The world of home design is a crowded one. There are so many different themes, styles, and design principles to choose from, and it can be overwhelming to even begin navigating them all. Fear not, dear reader – if you want to discover your own personal style and design your home around it, you’ve come to the right place!
Here on Bougie on a Budget with Emily Sinclair (that’s me!), I’ll be posting a series of blogs about different home design styles and how to cultivate them in your own home. Later on I’ll dive into clothing and personal styles as well, and sometimes these areas intersect. Today we’re going to learn about the Boho – or Bohemian – design style as it pertains to home design.
As always, my focus will be on both budget-friendly solutions and quality, whether it’s through good buying practices, choosing the right materials and fabrics, or arranging your space in a self-care-optimal way. Let’s dive in!
What Does “Boho Style” Mean, Anyway?
The Bohemian style (or aesthetic, if you want to be 100% accurate) dates back to the early-to-mid 1800s, and the term has its roots in the French word for the nomadic Romani people of Europe and the Mediterranean. The Romani are a traditionally mobile people who, by popular conception, lived unconventional lifestyles as they roamed from place to place.

**Dataset entries**
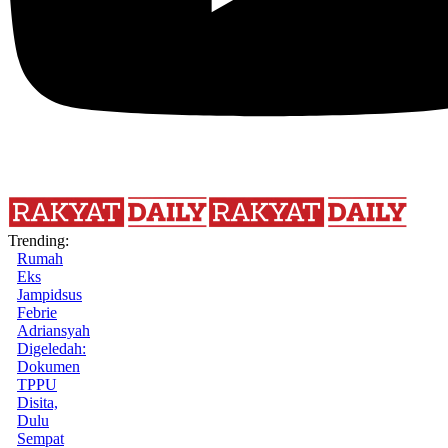
Trending:
Rumah
Eks
Jampidsus
Febrie
Adriansyah
Digeledah:
Dokumen
TPPU
Disita,
Dulu
Sempat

**Request A**
Decide whether each statement below agrees with the blog post on Boho home design. Answer yes or no for each, quoting the words from the post that settle it.
(i) The Bohemian style dates back to the early-to-mid 1800s.
(ii) The blog's focus is on luxury regardless of cost.
(iii) The term "Bohemian" has its roots in a Spanish word.
**Request B**
According to the blog post on Boho home design, what is the name of the blog that posts it?
**Request C**
Continue the blog post on Boho home design after its last sentence.

**Answer box A**
(i) Yes: "dates back to the early-to-mid 1800s"
(ii) No: "my focus will be on both budget-friendly solutions and quality"
(iii) No: "has its roots in the French word for the nomadic Romani people of Europe and the Mediterranean"

**Answer box B**
Bougie on a Budget with Emily Sinclair.

**Answer box C**
The romanticization of the Romani lifestyle grew over time, and despite heavy racism in many areas, they were perceived as artistic, unattached, and exotic by many of the communities they occupied.
It was this romanticized view of the “wanderer” lifestyle that eventually gave rise to the Boho Style we see today. Over time the principles of artistic freedom, eclecticism, and individualism became highly celebrated in artistic circles, and the style began to solidify. Now it is an aesthetic associated with the more free-wheeling, eternally young attitude of “hippies.”
The style is defined by four core principles:
- It is eclectic, taking elements from many different styles and cultures,
- It is unconventional, often making use of unusual or unexpected pieces and layouts,
- It is artistic, celebrating various creative expressions via its designs,
- And it is creative, by nature requiring the designer to bring in elements of the personal, the unique, and the “indie” (independent, specifically of major societal/capitalist influences).
All of these principles can be seen in the unique layouts, color schemes, furniture choices, and overall appeal of Boho living spaces. Boho style is extremely versatile, coming in as many forms as there are designers thanks to its emphasis on spontaneity and independence.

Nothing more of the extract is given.